## begin Data section
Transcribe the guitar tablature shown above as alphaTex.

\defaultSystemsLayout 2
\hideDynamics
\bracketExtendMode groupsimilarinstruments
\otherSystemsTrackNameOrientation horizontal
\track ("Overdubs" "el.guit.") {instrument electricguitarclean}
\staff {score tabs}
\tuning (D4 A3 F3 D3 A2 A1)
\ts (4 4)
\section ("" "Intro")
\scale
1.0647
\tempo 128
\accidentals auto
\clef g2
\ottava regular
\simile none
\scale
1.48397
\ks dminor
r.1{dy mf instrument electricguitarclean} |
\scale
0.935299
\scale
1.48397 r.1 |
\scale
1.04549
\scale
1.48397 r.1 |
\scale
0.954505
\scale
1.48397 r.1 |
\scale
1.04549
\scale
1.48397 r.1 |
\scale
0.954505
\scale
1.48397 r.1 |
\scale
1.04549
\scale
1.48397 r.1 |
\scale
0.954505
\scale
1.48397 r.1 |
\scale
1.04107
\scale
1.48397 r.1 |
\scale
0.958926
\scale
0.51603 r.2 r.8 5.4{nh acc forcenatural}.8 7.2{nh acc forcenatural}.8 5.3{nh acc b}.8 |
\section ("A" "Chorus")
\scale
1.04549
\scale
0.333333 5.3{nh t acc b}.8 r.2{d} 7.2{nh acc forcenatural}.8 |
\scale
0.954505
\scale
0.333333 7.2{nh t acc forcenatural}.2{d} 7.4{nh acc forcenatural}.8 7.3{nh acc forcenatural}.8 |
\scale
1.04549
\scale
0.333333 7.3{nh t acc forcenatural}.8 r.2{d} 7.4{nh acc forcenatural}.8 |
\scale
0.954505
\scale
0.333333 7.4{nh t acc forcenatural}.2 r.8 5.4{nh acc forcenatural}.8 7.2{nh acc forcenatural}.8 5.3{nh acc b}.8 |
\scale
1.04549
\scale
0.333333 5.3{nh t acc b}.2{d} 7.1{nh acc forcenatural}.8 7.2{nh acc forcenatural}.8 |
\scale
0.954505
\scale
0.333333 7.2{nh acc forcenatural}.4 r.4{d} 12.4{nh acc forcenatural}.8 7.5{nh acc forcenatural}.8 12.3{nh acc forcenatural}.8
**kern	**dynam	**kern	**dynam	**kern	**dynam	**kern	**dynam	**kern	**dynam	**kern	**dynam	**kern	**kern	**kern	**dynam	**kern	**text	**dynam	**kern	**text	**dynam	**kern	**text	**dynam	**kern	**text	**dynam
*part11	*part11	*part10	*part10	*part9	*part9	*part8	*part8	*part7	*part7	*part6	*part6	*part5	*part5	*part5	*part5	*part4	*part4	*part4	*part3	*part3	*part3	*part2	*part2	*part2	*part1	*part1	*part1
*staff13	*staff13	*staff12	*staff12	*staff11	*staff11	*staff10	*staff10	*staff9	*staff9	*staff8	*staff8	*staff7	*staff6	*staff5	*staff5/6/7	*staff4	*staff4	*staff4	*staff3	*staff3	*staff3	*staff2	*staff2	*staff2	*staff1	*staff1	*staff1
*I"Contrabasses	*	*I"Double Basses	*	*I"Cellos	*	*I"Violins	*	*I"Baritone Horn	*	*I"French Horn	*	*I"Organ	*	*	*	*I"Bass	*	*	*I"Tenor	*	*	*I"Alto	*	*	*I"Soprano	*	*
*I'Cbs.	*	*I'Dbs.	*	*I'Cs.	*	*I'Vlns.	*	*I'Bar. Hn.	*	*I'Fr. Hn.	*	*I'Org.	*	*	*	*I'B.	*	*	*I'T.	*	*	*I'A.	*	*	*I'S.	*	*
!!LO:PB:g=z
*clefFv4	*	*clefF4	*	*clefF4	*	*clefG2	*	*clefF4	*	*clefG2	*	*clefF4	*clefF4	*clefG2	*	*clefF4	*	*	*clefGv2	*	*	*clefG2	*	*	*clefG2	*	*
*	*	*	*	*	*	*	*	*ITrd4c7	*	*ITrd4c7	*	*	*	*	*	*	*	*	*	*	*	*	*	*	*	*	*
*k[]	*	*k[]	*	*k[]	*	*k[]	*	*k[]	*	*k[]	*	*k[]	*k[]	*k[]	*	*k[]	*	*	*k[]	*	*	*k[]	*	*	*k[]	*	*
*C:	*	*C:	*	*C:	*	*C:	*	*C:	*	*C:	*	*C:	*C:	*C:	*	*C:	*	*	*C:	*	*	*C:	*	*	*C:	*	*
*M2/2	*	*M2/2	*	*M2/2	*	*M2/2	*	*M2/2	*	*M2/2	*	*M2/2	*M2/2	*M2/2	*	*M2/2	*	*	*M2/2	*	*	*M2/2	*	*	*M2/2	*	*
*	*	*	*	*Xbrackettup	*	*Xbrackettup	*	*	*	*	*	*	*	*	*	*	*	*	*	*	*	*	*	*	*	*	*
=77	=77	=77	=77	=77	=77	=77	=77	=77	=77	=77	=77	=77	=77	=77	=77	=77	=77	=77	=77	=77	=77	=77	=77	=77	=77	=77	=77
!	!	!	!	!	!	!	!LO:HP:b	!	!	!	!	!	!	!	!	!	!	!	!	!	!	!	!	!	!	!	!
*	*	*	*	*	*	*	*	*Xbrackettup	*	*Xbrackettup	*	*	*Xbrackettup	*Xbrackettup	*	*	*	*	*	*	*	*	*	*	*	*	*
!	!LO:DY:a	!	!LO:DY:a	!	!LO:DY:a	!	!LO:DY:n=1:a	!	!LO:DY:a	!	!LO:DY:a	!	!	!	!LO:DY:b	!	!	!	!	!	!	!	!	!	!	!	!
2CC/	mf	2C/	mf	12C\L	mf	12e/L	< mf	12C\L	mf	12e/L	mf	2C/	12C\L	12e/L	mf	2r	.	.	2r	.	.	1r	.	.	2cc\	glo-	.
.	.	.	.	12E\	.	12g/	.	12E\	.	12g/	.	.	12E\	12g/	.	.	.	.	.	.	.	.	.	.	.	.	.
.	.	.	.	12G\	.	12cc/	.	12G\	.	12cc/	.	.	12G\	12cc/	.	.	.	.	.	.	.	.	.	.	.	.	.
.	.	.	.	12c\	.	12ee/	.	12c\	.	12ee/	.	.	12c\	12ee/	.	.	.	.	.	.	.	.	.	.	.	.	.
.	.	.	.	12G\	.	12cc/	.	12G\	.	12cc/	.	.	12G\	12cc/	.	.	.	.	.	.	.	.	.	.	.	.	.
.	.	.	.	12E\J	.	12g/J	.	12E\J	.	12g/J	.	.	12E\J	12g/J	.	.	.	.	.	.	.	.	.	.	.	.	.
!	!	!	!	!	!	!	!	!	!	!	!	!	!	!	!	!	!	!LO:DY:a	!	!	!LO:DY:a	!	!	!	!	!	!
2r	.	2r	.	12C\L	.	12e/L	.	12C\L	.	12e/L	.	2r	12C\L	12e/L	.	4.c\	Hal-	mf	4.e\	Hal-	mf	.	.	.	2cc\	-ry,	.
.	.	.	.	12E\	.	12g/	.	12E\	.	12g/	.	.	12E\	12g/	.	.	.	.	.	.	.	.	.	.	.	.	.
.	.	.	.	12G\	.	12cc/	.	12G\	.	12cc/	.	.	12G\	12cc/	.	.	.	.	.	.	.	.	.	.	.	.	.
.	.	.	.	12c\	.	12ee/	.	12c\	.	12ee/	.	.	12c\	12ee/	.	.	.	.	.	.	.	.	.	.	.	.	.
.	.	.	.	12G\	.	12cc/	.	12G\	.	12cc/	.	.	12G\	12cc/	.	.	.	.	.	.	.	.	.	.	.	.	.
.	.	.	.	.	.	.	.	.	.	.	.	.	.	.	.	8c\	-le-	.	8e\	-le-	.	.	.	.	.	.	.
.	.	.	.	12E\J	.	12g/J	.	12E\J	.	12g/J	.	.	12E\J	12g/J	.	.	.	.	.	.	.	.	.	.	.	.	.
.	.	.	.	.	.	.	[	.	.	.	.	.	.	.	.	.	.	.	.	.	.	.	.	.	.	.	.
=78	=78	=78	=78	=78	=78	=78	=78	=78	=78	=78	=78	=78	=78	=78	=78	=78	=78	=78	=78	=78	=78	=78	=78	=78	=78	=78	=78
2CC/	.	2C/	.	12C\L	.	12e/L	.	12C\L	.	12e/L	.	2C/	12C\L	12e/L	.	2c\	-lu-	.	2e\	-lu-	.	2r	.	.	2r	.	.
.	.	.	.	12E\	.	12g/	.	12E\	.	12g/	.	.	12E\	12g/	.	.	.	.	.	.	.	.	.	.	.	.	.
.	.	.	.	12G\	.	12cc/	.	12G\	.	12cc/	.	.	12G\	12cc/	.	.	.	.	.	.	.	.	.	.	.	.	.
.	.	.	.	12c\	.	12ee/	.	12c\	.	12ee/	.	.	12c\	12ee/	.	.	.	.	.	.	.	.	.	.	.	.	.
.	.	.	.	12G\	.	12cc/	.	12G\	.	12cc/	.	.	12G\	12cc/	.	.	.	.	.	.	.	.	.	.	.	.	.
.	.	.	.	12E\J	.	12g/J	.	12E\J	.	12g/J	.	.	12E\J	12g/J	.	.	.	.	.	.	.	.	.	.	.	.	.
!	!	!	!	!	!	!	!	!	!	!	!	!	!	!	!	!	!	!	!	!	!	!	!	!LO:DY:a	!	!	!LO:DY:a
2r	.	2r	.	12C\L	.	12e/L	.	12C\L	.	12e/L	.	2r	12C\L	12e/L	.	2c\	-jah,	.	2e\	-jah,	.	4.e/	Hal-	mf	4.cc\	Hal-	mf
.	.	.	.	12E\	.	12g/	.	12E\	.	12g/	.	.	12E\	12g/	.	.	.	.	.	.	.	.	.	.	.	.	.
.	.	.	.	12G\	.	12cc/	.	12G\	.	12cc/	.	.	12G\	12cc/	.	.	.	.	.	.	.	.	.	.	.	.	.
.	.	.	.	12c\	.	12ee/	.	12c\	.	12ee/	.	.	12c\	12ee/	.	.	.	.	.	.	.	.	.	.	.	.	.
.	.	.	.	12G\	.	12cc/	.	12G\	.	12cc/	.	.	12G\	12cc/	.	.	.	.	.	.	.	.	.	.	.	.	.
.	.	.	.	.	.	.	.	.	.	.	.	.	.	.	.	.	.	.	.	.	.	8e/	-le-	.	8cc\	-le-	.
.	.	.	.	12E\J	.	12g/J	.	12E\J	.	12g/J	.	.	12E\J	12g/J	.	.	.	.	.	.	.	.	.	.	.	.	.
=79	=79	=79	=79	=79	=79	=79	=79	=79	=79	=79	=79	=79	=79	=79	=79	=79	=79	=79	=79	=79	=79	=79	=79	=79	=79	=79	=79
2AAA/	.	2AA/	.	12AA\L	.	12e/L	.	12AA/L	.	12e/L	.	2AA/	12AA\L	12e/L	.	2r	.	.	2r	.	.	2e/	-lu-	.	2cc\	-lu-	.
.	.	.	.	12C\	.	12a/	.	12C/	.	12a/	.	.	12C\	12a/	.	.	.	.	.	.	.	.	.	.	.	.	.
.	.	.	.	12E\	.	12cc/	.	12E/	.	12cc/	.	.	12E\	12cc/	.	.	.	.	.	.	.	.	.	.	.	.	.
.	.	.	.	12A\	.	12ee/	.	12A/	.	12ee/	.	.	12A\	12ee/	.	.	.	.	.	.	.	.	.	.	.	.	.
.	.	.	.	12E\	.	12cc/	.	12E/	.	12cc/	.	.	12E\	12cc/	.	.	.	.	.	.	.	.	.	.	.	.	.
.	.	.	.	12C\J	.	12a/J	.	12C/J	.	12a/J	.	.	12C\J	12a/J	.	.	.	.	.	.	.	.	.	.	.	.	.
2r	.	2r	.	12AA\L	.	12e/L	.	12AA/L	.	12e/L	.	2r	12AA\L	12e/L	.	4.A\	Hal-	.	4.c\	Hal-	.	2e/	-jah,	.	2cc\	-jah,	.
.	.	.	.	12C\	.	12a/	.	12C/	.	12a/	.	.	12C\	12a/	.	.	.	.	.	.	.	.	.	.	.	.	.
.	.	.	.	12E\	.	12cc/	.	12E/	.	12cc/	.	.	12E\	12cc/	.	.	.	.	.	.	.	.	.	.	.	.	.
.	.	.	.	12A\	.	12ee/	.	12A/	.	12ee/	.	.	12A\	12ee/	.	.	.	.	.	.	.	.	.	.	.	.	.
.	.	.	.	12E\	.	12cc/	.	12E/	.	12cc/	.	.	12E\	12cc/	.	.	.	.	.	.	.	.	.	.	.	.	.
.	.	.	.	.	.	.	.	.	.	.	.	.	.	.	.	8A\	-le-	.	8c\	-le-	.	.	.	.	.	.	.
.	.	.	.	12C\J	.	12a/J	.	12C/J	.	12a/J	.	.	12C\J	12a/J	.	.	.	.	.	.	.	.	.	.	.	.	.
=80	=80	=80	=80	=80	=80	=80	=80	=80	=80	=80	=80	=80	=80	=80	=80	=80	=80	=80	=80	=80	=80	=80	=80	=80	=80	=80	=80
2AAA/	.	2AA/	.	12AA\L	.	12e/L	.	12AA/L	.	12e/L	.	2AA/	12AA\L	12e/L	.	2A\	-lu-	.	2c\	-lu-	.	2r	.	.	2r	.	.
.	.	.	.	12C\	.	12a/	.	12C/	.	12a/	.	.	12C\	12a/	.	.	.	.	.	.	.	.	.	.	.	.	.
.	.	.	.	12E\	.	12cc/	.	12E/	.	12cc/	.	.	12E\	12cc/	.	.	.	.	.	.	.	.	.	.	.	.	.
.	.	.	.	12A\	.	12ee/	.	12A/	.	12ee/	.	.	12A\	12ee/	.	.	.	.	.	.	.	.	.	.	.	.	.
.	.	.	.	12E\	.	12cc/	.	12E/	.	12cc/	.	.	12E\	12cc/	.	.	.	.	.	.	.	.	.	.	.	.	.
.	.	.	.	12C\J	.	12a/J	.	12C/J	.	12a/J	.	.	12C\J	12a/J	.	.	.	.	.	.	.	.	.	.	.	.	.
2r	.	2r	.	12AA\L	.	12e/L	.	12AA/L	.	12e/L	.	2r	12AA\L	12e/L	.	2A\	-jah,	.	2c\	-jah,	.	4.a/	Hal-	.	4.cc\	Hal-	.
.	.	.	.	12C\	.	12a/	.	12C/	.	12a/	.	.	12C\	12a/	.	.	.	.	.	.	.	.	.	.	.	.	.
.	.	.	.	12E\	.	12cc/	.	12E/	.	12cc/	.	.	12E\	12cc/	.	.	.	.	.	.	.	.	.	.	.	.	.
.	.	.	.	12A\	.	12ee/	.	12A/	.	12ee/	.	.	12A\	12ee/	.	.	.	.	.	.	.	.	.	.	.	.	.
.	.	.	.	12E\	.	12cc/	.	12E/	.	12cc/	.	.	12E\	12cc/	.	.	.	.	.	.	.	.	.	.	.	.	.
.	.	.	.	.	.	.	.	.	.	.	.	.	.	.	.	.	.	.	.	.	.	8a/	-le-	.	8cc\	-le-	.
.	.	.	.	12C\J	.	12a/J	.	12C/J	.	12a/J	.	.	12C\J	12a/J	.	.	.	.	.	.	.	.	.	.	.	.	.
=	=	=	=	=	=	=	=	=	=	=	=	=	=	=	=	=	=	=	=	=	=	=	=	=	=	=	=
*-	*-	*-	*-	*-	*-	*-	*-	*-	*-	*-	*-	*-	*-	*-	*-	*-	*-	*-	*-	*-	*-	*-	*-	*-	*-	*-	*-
## end Data section
To do
Pick out every line in the listing above that contains the string "electricguitarclean", and copy each one in full.

Full answer
\track ("Overdubs" "el.guit.") {instrument electricguitarclean}
r.1{dy mf instrument electricguitarclean} |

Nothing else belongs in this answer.